───── Data to use
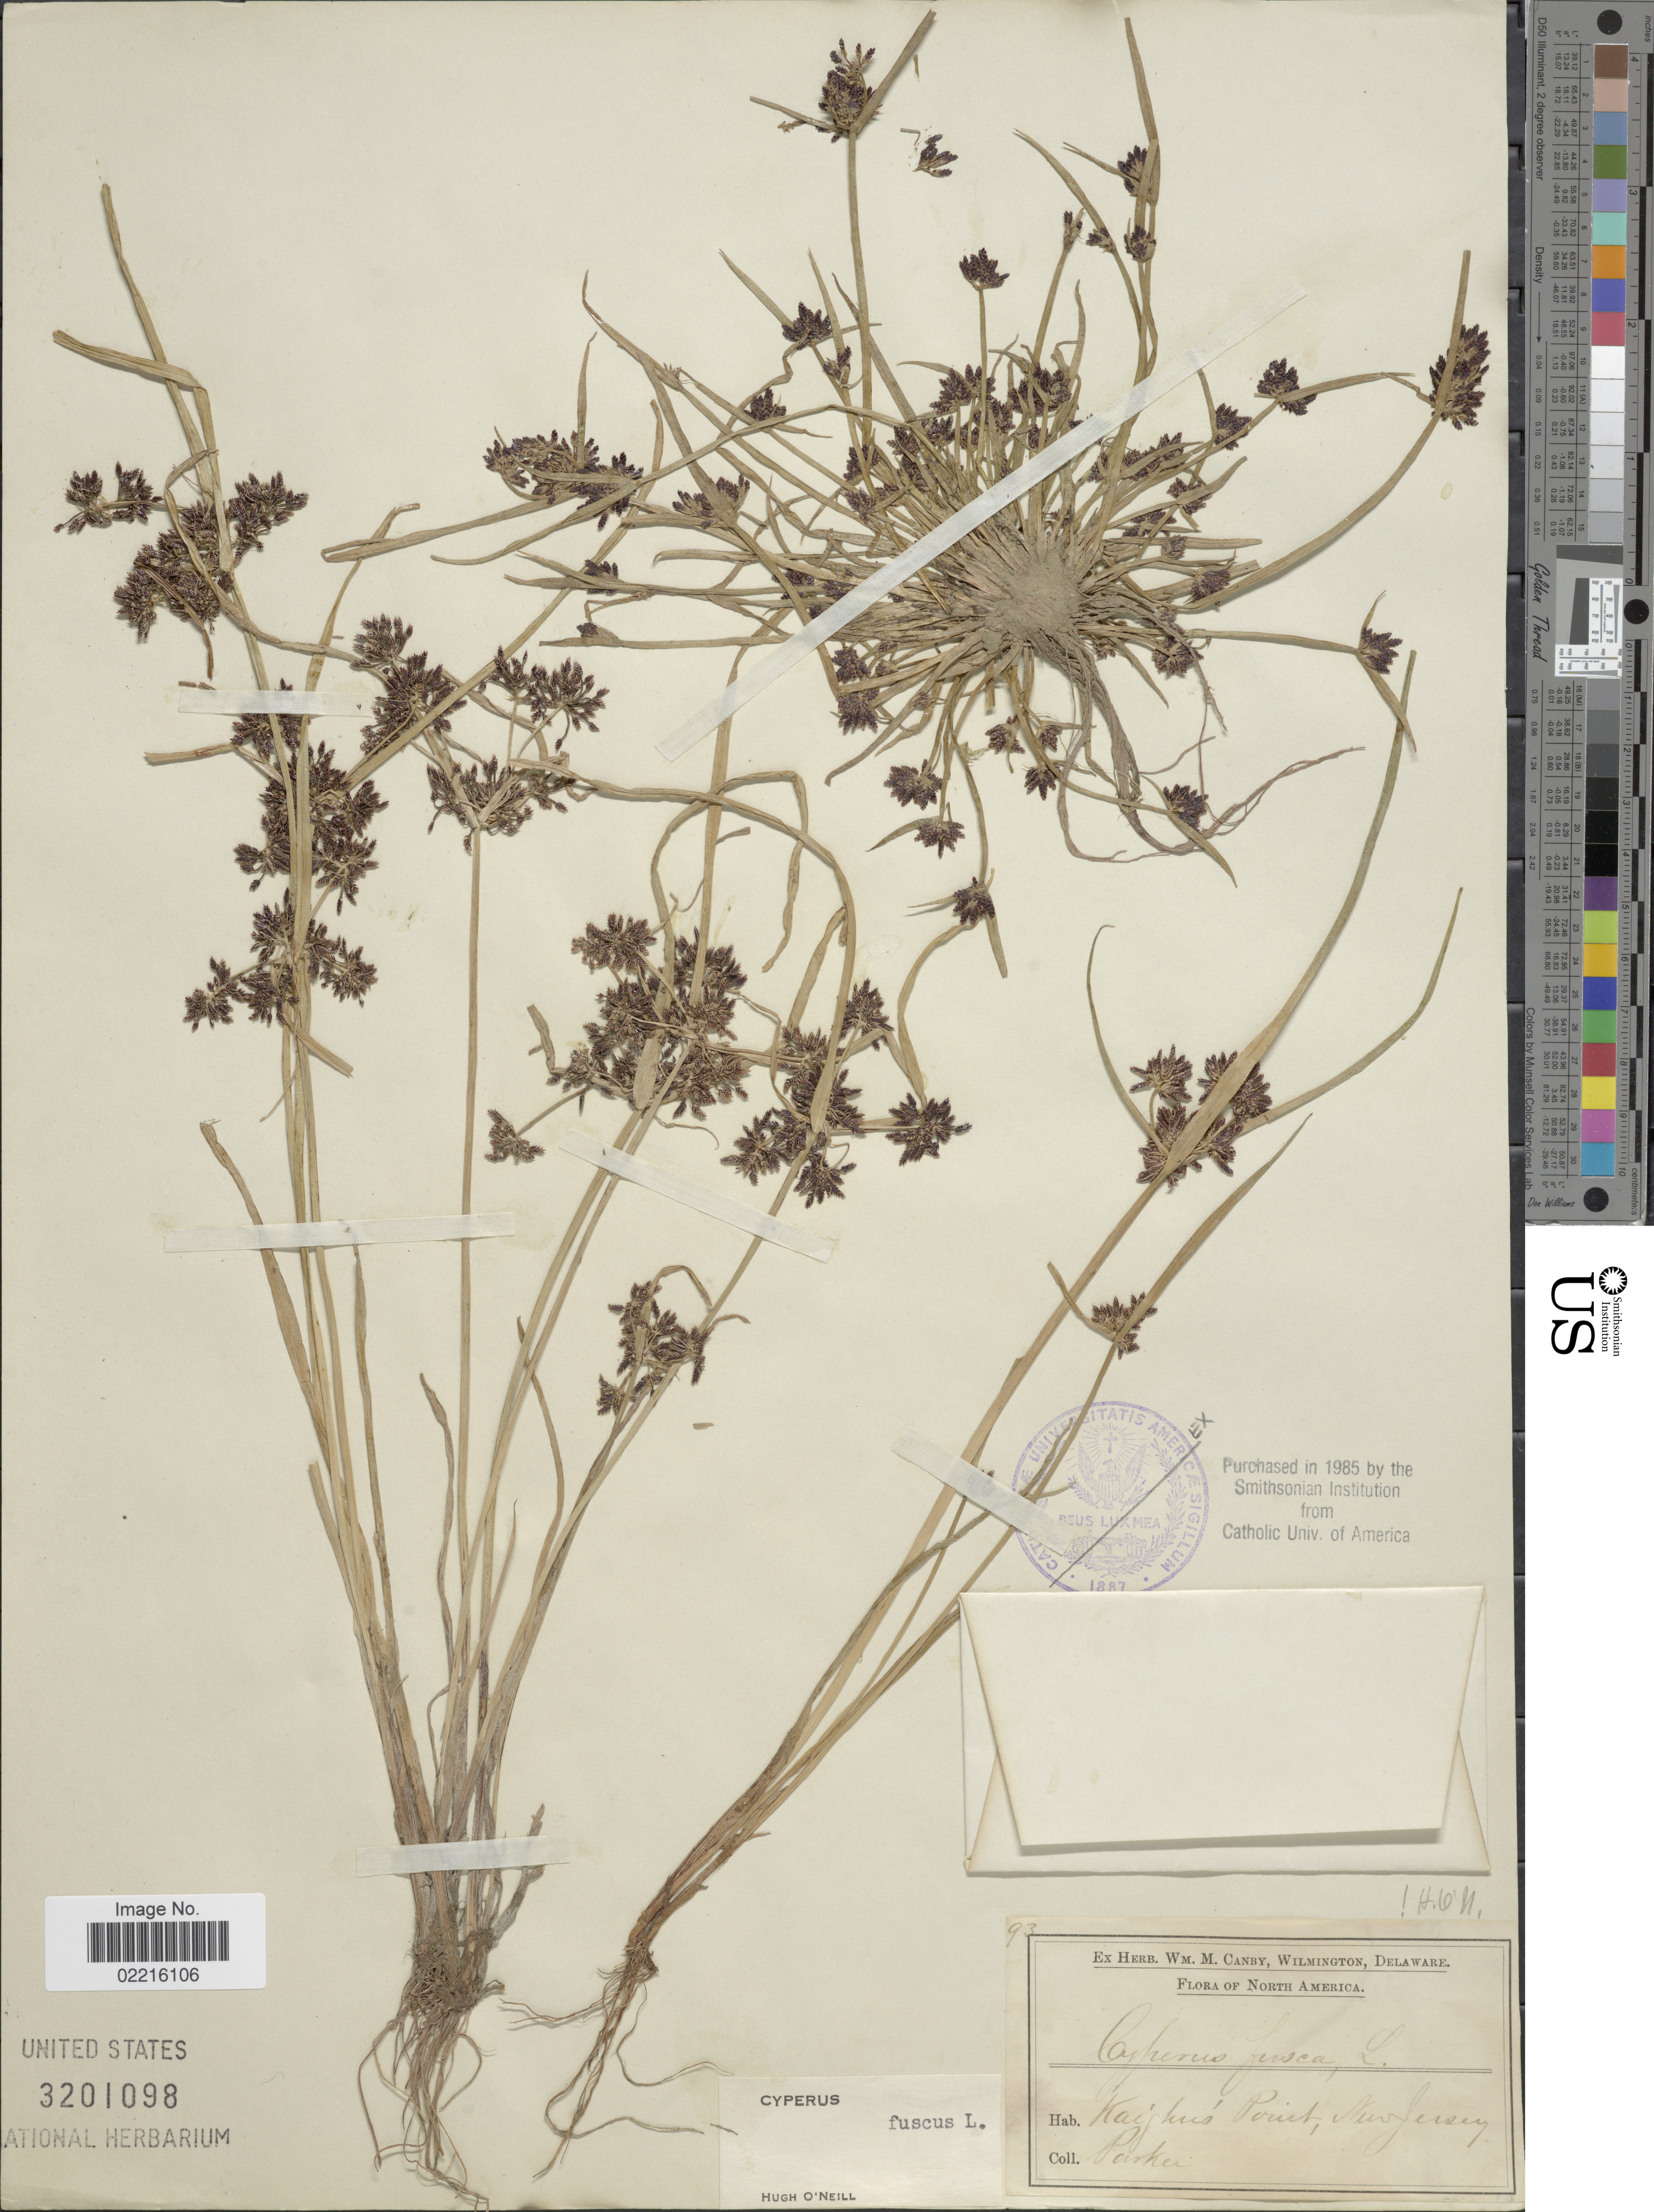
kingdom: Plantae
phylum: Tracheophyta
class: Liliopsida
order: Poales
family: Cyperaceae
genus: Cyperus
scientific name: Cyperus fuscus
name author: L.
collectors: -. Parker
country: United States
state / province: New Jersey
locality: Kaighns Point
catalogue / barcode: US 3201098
──────────
▸ Aim
Repeat every line of the records above word for word, leaving out the pictures.

▸ In response
kingdom: Plantae
phylum: Tracheophyta
class: Liliopsida
order: Poales
family: Cyperaceae
genus: Cyperus
scientific name: Cyperus fuscus
name author: L.
collectors: -. Parker
country: United States
state / province: New Jersey
locality: Kaighns Point
catalogue / barcode: US 3201098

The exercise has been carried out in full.